Loving Vincent (Vincent'ten Sevgilerle)

 Loving Vincent (Vincent'ten Sevgilerle)



Haftalıkmag+ bünyesindeki ilk yazımda, ünlü ressam Vincent Van Gogh'un ölümünün cinayet olma ihtimalini konu edinen biyografi niteliğindeki Loving Vincent filmini sizler için ele aldım.





Polonya ve İngiltere ortak yapımı olan Loving Vincent filmi Dünyanın ilk uzun metraj yağlıboya filmidir. Türkiye'de 29 Aralık 2017 tarihinde vizyona giren Loving Vincent filminin ilk gösterimi 12 Haziran 2017 Annecy Uluslararası Animasyon Film Festivali'nde gerçekleştirilmiştir.



Loving Vincent filminin Yönetmenleri Hugh Welchman ve Dorota Kobiela

Bütçesinin 4 katı kadar hasılat elde edilen bu film, 125 kişilik profesyonel yağlı boya ressamı tarafından yapılmış 65.000 adet tablodan oluşuyor. Ne kadar büyüleyici, değil mi?

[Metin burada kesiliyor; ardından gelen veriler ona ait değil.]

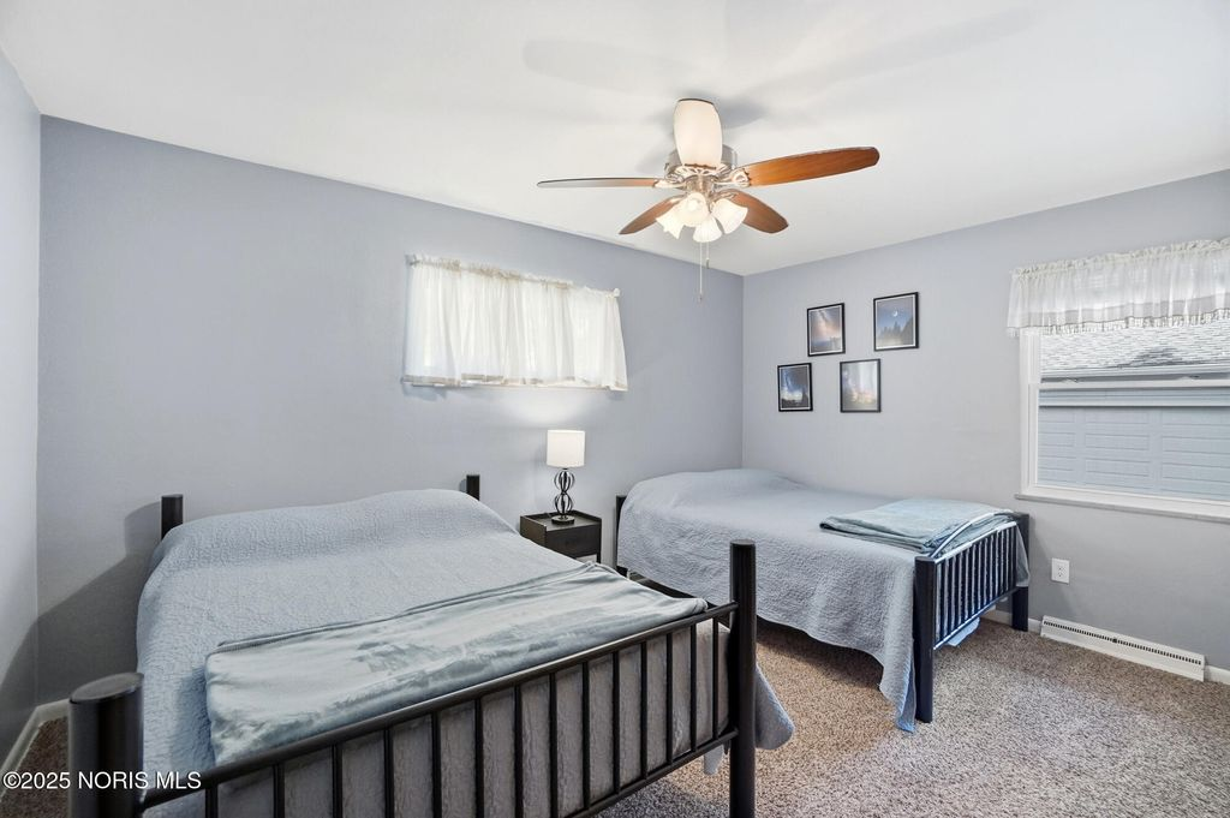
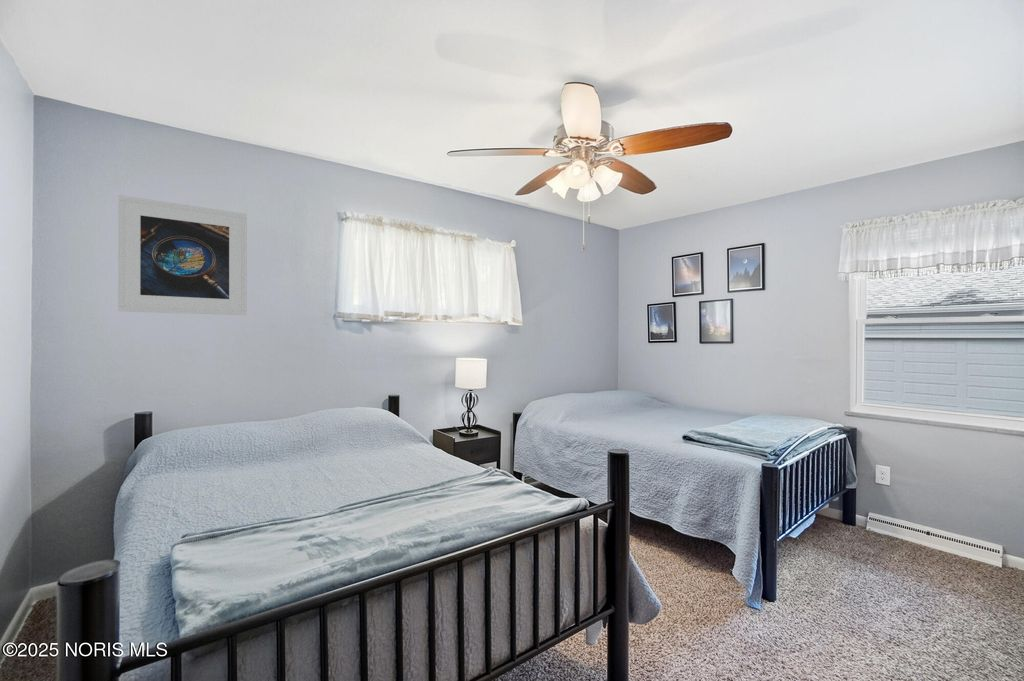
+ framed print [117,194,248,316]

Filmin 1 sahnesi için 12 farklı tablo çizen 125 kişilik ekip

9 Aralık 2017 tarihinde gerçekleşen 30. Avrupa Film Ödülleri'nde 'En İyi Animasyon Filmi' ödülünü aldığını da söyleyip film hakkındaki yorumlarıma geçmek istiyorum.

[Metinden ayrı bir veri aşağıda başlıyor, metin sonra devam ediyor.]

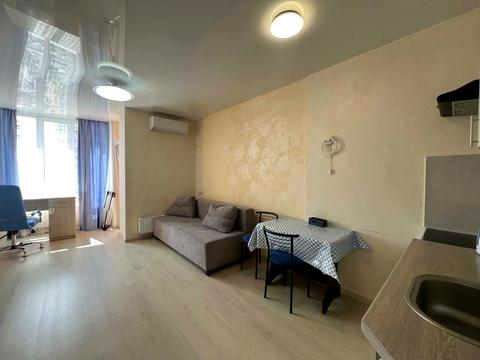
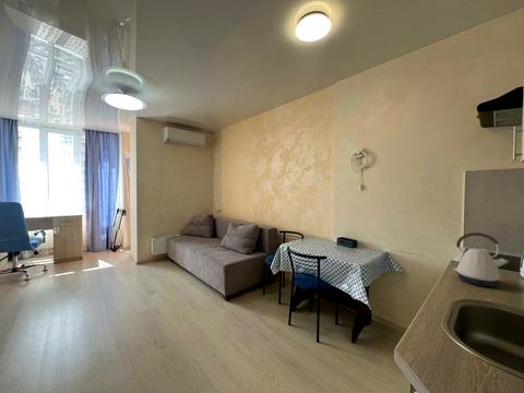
+ kettle [452,231,510,287]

Öncelik olarak Van Gogh’a karşı hayranlığım ve saygım vardır ki bunun en büyük nedenlerinden birisi, kardeşi Theo’ya yazdığı bir mektubundaki ibareler ve çizdiği tablolardan anlaşıldığı üzere sinestezik bir insan olmasıdır.



Vincent Van Gogh The Starry Night tablosu

Filme geri dönecek olursak ele aldığı konuyu enteresan bulmakla birlikte konunun gayet akıcı bir şekilde işlendiğini düşünüyorum. Olaylar şu şekilde zuhur ediyor: Van Gogh’un hayattayken arkadaşı olan postacının oğlu Armand Roulin, babasının isteği üzerine Van Gogh’un taziye mektubunu kardeşi Theo’ya iletmek için yola çıkar. Mektubu sonunda adrese getirdiğinde, Theo’nun da kardeşinin hemen arkasından öldüğünü öğrenir ve mektubu verebileceği bir akraba aramaya başlar. Bu süreçte de Van Gogh’un ölümünü aydınlatmaya çalışır.

Armond Roulin’in filmdeki görüntüsü


Olayların akıcı olduğunu az önce söylemiştim o nedenle tekrar söyleme gereği duymuyorum. Film konusundaki tek önerim Vincent Van Gogh’a veya resimlerine karşı ufak da olsa ilgi kırıntısı besliyorsanız 95 dakikanızı ayırıp izlemenizi tavsiye ederim. Hayatını hiç bilmeseniz bile, kendi kulağını kesen ressam gibi duyumlar - bu duyumlara katılmadığımı belirtmek isterim - almışsınızdır. Böylesine ilginç lakaplarla anılan birisinin ölümünün detaylarını öğrenmek sizce de keyifli olmaz mıydı?

Evet sevgili okurlar, bu yazının sonuna gelmiş bulunmaktayız. Loving Vincent ile ilgili olabildiğince bilgi vermeye ve tarafsız fikir beyan etmeye çalıştım, buraya kadar okuduğunuz için sizlere teşekkür ederim. Sağlıcakla kalın.